A-G Reindorf further argued that any case falling under Article 118 must have a cause of action for which a relief could be granted by the Supreme Court.

On whether the Speaker of Parliament was competent to fill the position, the A-G argued no court had the power to call into question parliamentary proceedings.

The Akufo-Addo-Tsatsu-Prempeh partnership in the case

At the time of the case, Nana Akufo-Addo was 35-years-old, while Tsatsu Tsikata was 29. They argued that the writ filed by the plaintiff was to seek interpretation and enforcement of certain provisions of the 1979 Constitution.

Counsel for the plaintiff (Amoako Tuffour) further argued that since the 1979 Constitution had come into force, a new order was then enforced, adding that for continuity to fully take place, both old and new framers had to put in place schemes by which certain office holders were deemed to have been appointed into the equivalent offices upon the coming into force of the constitution.

Dr Tuffour’s counsel, led by Akufo-Addo, argued that Justice Apaloo, who was already serving as Chief Justice under the 1979 Constitution, was not deemed to be nominated, endorsed and subjected to parliamentary approval for the position.

A-G Joe Reindorf, however, conceded that Apaloo was the Chief Justice but argued that the courts he presided over were different from ones which the new constitution created in 1979, adding that a new Supreme Court had been imposed on the hierarchy of courts at the time.

The A-G further argued that since there was no Supreme Court at the time the new order was created, no Chief Justice could hold a position of the Supreme Court as Kwasi Apaloo, who was Chief Justice of the Court of Appeal, had to go through the procedure under article 127(1) to become a Chief Justice.
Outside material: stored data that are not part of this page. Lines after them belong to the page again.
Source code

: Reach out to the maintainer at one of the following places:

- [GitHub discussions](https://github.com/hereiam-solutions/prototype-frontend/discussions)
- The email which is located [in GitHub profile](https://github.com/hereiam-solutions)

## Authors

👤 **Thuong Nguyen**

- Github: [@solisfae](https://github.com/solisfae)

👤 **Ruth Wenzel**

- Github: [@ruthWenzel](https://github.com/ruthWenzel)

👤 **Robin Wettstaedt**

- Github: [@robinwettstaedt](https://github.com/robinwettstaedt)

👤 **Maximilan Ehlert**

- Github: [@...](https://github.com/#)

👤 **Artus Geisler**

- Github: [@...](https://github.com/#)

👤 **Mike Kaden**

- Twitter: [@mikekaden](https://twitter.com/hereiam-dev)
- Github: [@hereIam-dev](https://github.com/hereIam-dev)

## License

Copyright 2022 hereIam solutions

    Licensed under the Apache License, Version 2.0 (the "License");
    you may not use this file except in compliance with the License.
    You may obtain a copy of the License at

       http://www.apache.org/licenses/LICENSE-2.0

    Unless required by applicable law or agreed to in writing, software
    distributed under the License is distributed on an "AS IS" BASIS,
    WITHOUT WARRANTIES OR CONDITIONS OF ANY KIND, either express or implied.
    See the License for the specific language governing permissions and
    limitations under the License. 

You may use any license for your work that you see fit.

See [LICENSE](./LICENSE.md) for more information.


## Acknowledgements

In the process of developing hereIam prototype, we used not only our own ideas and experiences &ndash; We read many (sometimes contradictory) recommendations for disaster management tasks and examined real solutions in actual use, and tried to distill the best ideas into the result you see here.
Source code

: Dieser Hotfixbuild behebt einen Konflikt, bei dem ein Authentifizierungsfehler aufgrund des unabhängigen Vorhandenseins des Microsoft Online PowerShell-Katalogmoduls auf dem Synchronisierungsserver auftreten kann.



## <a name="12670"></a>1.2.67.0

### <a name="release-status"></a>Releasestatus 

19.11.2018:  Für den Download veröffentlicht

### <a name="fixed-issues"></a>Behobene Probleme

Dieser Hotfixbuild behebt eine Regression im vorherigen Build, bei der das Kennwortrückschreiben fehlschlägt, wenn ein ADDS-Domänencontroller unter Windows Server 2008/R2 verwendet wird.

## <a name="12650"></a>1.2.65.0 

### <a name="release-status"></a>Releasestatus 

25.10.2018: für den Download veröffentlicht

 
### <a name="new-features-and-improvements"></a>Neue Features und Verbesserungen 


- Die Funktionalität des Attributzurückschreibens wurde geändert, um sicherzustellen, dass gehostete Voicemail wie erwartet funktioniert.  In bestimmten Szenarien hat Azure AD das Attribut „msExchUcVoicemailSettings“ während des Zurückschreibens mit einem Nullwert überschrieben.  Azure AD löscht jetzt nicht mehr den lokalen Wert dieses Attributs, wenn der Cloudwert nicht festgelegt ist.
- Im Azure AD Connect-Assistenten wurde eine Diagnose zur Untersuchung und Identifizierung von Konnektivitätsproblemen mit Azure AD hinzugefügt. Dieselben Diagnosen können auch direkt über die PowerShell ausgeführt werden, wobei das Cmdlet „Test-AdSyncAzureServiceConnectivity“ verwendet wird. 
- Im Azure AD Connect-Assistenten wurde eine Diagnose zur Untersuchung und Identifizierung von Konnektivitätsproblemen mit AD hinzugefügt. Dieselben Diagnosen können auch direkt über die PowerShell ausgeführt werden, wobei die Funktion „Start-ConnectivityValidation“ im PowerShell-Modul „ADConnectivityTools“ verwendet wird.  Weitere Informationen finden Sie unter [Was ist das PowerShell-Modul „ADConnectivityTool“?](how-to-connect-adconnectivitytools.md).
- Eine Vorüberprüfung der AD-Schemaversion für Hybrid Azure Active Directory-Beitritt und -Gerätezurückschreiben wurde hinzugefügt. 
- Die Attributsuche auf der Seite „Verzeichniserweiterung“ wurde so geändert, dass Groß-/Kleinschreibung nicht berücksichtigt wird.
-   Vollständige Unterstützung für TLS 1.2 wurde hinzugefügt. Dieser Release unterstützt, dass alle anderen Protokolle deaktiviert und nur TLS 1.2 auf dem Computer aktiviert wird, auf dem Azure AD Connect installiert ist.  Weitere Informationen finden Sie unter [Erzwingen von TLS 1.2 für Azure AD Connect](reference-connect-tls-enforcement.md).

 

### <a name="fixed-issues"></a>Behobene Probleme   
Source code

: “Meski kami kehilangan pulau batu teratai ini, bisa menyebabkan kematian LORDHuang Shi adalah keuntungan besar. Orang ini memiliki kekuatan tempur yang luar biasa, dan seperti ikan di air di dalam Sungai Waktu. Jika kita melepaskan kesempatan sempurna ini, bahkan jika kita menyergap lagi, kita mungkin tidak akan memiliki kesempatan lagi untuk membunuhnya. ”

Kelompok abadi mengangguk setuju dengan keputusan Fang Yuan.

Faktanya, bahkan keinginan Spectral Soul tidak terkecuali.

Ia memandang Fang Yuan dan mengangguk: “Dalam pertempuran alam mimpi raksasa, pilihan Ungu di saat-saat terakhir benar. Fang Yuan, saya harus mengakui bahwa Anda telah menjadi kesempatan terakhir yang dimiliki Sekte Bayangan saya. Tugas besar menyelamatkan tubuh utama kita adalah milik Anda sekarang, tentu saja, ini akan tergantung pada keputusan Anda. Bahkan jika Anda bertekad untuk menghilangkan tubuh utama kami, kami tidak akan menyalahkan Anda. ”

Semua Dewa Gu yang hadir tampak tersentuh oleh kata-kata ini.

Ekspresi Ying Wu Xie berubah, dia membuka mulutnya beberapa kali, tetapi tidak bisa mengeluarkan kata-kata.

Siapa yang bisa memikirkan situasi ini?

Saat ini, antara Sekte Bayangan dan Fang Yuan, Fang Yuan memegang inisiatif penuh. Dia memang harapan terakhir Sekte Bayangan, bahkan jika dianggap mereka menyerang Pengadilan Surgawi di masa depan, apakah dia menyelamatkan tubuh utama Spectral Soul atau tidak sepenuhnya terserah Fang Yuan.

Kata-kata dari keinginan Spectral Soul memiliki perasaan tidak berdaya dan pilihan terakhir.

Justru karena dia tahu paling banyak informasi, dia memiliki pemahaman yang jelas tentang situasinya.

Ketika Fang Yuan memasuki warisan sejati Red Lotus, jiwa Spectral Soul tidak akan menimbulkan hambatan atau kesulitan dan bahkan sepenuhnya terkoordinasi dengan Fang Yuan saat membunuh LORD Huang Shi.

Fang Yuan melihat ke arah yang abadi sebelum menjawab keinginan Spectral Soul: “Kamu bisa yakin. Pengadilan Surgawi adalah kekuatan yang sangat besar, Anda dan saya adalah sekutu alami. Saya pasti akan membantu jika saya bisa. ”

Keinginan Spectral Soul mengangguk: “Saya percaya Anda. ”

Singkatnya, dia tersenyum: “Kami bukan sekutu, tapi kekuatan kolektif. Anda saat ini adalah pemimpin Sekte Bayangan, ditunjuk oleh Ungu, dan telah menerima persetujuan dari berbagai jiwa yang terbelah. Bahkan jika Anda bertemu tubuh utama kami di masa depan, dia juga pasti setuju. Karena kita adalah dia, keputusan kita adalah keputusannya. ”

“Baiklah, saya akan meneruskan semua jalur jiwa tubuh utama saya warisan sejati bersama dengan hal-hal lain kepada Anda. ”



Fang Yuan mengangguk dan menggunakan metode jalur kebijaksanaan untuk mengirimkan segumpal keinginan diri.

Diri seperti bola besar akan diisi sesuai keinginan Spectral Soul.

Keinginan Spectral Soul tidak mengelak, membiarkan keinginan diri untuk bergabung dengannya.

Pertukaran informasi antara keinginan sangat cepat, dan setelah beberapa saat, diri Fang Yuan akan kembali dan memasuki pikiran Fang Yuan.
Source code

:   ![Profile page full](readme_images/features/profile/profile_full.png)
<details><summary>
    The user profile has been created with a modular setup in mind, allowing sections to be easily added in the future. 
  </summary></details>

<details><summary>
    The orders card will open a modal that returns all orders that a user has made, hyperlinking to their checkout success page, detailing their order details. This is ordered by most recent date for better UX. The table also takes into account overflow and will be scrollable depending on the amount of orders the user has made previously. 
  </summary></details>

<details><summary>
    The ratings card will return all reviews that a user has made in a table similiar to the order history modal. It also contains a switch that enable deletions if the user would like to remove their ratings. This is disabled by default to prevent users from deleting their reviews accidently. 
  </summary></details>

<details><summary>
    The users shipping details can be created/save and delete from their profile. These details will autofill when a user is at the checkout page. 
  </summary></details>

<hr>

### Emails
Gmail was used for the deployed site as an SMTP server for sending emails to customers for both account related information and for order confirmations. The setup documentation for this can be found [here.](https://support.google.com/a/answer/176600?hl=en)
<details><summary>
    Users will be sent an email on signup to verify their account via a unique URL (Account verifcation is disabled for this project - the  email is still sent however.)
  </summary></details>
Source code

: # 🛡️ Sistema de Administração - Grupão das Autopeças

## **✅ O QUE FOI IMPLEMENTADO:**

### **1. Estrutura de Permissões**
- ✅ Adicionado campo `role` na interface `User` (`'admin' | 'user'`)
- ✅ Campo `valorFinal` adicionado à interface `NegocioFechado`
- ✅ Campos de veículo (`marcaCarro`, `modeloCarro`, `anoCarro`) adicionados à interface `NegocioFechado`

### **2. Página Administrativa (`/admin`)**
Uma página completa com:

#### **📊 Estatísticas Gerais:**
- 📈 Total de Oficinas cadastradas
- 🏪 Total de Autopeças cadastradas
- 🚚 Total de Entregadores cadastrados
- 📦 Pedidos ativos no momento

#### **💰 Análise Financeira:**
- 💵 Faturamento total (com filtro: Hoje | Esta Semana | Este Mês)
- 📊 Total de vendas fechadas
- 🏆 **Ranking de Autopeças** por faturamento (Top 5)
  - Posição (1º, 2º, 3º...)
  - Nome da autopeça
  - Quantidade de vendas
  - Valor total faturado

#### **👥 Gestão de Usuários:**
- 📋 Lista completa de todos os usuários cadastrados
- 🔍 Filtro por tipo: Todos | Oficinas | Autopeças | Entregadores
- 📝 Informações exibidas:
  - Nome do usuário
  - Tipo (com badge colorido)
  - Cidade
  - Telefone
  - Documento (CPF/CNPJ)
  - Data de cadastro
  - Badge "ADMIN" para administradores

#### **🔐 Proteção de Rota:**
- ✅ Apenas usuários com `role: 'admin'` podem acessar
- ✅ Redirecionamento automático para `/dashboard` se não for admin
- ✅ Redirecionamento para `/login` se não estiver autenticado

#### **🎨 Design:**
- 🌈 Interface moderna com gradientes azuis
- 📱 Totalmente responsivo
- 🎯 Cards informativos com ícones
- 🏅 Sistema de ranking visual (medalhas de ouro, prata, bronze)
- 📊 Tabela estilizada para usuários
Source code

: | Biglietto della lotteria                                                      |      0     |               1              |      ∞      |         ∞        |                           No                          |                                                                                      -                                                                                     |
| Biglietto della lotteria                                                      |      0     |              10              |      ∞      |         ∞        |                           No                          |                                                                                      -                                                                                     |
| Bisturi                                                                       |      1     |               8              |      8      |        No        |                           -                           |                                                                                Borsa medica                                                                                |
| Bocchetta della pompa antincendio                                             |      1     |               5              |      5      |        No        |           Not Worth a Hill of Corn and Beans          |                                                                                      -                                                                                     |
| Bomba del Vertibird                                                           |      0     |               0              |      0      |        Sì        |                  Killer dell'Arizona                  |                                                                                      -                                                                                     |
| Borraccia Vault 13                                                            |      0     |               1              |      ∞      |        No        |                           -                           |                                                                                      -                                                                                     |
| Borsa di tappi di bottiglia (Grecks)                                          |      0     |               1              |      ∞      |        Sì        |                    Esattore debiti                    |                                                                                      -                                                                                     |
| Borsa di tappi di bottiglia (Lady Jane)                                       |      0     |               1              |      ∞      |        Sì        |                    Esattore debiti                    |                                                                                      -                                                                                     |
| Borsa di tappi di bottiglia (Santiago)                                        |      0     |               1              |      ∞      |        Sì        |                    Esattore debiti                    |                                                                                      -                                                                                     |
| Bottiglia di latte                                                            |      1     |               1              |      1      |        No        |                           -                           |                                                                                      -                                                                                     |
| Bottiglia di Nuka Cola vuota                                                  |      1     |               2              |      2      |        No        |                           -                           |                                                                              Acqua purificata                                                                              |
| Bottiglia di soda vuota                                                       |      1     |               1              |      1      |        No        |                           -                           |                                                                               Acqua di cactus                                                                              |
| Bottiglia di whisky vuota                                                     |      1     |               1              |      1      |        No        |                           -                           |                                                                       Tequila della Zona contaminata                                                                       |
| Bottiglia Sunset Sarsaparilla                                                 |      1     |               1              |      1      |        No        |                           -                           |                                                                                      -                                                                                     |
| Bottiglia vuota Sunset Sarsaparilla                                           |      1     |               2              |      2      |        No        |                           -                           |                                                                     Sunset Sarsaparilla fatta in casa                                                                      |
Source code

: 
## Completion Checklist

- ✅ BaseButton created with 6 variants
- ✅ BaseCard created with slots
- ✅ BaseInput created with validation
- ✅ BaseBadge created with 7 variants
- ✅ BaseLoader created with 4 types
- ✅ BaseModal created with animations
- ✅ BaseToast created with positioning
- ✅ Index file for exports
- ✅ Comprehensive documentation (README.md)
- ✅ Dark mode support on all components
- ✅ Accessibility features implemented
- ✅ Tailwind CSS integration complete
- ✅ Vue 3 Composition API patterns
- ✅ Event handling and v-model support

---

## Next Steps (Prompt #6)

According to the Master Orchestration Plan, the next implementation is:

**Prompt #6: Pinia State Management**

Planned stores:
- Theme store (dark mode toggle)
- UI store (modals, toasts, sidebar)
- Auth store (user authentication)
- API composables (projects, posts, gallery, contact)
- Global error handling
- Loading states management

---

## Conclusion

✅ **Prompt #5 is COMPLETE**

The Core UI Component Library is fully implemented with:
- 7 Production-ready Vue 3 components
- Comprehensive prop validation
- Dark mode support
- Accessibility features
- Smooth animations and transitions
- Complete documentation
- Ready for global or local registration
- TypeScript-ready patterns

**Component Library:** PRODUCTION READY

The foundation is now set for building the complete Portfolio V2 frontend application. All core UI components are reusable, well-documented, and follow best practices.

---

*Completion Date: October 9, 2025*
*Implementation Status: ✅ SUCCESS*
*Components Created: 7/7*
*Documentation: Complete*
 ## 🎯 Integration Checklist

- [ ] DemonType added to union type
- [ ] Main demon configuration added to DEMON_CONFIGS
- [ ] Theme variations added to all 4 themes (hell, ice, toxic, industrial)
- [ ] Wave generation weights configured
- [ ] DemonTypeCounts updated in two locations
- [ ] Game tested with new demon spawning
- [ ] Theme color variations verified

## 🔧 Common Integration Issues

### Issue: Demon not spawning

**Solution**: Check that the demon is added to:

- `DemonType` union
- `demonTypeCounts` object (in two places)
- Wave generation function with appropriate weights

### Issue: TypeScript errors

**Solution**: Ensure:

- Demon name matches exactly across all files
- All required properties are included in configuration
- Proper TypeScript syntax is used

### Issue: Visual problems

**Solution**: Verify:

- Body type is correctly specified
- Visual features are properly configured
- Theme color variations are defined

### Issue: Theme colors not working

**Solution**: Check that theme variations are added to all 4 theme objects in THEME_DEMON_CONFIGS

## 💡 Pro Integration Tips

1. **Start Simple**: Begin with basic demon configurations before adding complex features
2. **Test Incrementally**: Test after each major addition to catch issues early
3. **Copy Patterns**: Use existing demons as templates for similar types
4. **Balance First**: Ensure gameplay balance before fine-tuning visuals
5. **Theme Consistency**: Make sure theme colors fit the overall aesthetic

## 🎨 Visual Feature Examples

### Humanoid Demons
Despite the various arguments made by the A-G in the matter, the court, presided by Justice Sowah, determined that the court was unable to accept the submission of the Attorney-General regarding estoppel by election and accordingly dismissed it.


This led to a win for the plaintiff [Dr Amoako Tuffour] and his counsel, led by Nana Akufo-Addo, Tsatsu Tsikata, and Dr Edmund Prempeh.

Today, both Akufo-Addo and Tsatsu Tsikata have disagreed on many things on the legal and political front, as the two clashed in court during the 2012 Akufo-Addo vs John Mahama election petition case and subsequently the John Mahama vs Akufo-Addo election petition in 2021.